Friday, March 13, 2009

Interesting Article: The Coming Evangelical Collapse

Read this article yesterday. Very provocative. What do you think?

4 comments:

Curtis said...

Don't remember how I found your blog (I think people were posting different blogs they read on a post at http://twentytwowords.com/)

As for the article, it probably depends on how one defines Evangelical (http://www.shepherdsfellowship.org/pulpit/posts.aspx?ID=4095). I'm not even sure I know what that means. But I do know Christianity in America is changing (it usually does) and I think for the good (http://theresurgence.com/new_calvinism).

iMonk has been preaching the downfall of Evangelicalism for a while now on his blog; it's a lot of doom and gloom. But I think he's got some good points at the end.

Brian64 said...

Thanks for the comments Curtis... you got me curious about the twentytwowords site so i 'surfed' over to it.

LDU said...

I think the world would be better off without evangelism - well at least the aggressive form that is so popular in the states.

Brian64 said...

Hi LDU,
I think you might be mistaking the word "Evangelical" in the article's title with the word "evangelism". They are very distinct in meaning. Check here for a brief definition of the term "evangelical"... http://www.wheaton.edu/isae/defining_evangelicalism.html.
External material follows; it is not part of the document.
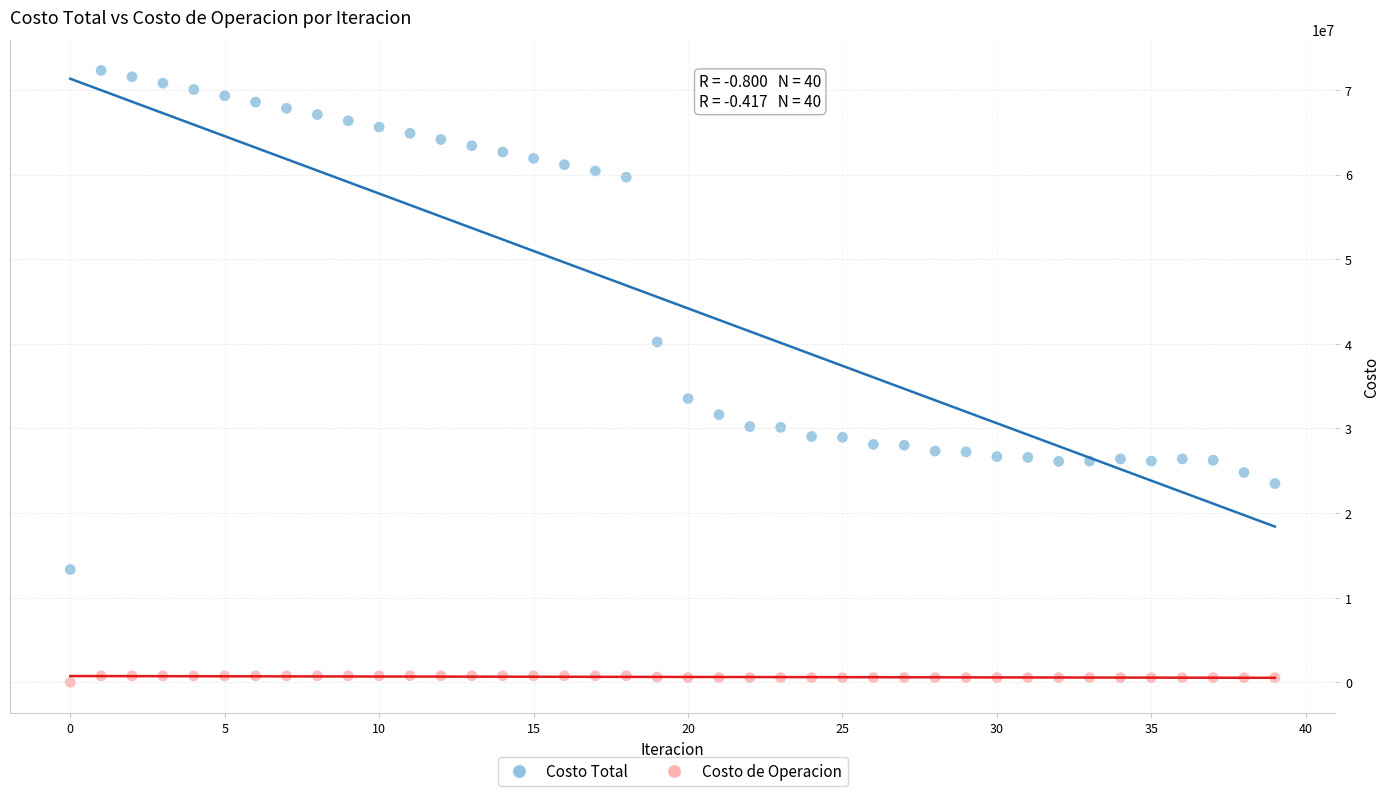

What are all the series names shown in the legend?

Costo Total, Costo de Operacion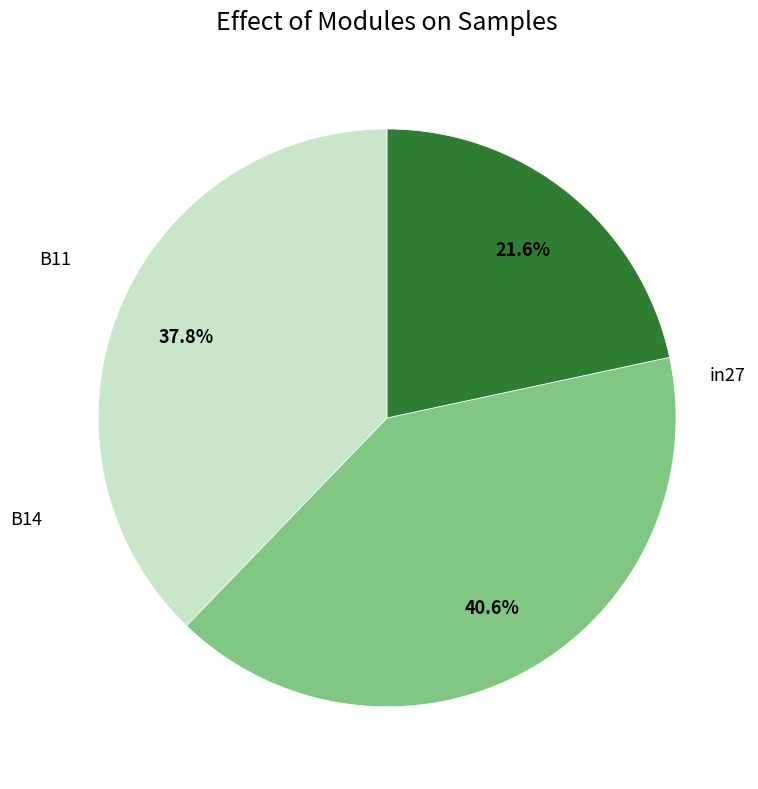

Does any single category account for the majority?

No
While most evangelicals believe in the necessity and command of evangelism (including me), the definition of the group is much different.

There are three senses in which the term "evangelical" is used today as we enter the 21st-century. The first is to see as "evangelical" all Christians who affirm a few key doctrines and practical emphases. British historian David Bebbington approaches evangelicalism from this direction and notes four specific hallmarks of evangelical religion: conversionism, the belief that lives need to be changed; activism, the expression of the gospel in effort; biblicism, a particular regard for the Bible; and crucicentrism, a stress on the sacrifice of Christ on the cross. A second sense is to look at evangelicalism as an organic group of movements and religious tradition. Within this context "evangelical" denotes a style as much as a set of beliefs. As a result, groups as disparate as black Baptists and Dutch Reformed Churches, Mennonites and Pentecostals, Catholic charismatics and Southern Baptists all come under the evangelical umbrella-demonstrating just how diverse the movement really is. A third sense of the term is as the self-ascribed label for a coalition that arose during the Second World War. This group came into being as a reaction against the perceived anti-intellectual, separatist, belligerent nature of the fundamentalist movement in the 1920s and 1930s. Importantly, its core personalities (like Harold John Ockenga and Billy Graham), institutions (for instance, Moody Bible Institute and Wheaton College), and organizations (such as the National Association of Evangelicals and Youth for Christ) have played a pivotal role in giving the wider movement a sense of cohesion that extends beyond these "card-carrying" evangelicals.